● Exercise:
Within the entries below, every line containing "knee" is to be copied.

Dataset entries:
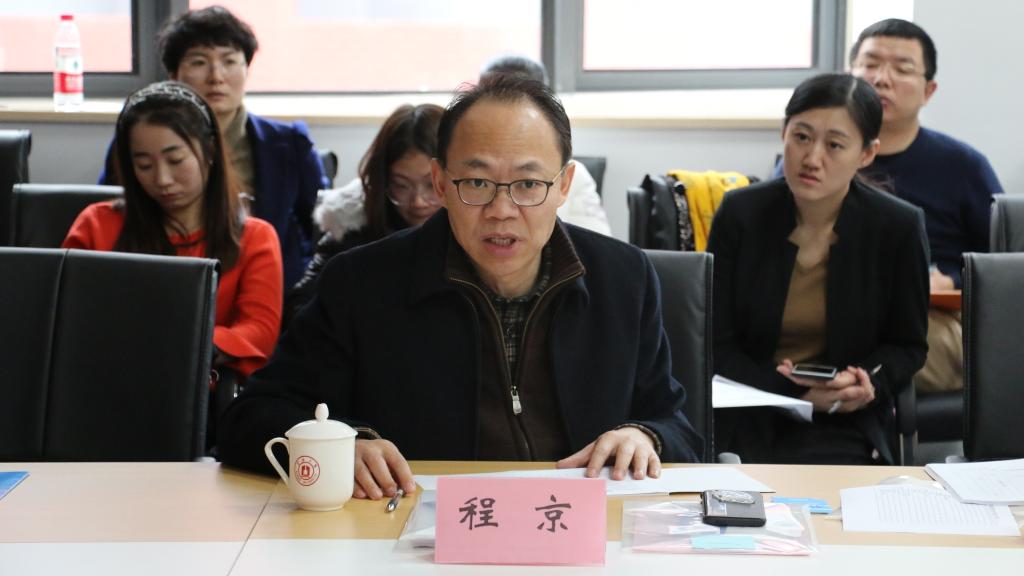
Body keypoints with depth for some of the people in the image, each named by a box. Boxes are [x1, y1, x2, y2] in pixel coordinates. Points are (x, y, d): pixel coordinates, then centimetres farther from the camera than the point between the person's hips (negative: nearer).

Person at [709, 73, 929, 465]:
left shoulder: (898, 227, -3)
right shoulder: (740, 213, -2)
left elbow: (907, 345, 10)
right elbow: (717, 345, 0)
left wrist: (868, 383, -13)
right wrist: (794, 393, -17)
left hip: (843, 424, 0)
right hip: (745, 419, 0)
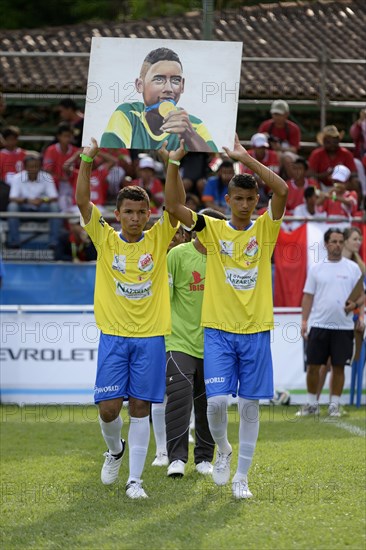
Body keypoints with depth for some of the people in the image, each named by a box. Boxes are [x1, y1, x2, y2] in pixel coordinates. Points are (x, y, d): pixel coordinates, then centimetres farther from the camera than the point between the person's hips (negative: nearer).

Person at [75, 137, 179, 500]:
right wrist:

---

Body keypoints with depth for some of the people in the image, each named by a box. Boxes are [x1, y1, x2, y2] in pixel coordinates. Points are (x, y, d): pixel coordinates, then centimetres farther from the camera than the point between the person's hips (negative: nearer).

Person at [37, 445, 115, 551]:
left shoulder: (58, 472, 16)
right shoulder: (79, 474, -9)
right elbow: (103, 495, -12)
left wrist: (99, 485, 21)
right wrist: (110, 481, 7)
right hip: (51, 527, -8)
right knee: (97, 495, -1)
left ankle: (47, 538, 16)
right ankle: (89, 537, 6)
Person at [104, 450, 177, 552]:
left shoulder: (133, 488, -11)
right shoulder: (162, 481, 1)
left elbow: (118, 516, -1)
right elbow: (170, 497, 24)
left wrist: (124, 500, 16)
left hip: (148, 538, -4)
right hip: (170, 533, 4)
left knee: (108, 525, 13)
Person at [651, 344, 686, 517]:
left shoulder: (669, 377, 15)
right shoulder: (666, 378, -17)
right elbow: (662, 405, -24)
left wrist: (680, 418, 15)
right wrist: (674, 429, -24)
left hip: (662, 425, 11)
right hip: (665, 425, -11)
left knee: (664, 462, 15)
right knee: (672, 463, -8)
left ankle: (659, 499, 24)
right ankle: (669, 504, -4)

● Answer space:
right knee: (97, 495, -1)
left knee: (108, 525, 13)
left knee: (664, 462, 15)
right knee: (672, 463, -8)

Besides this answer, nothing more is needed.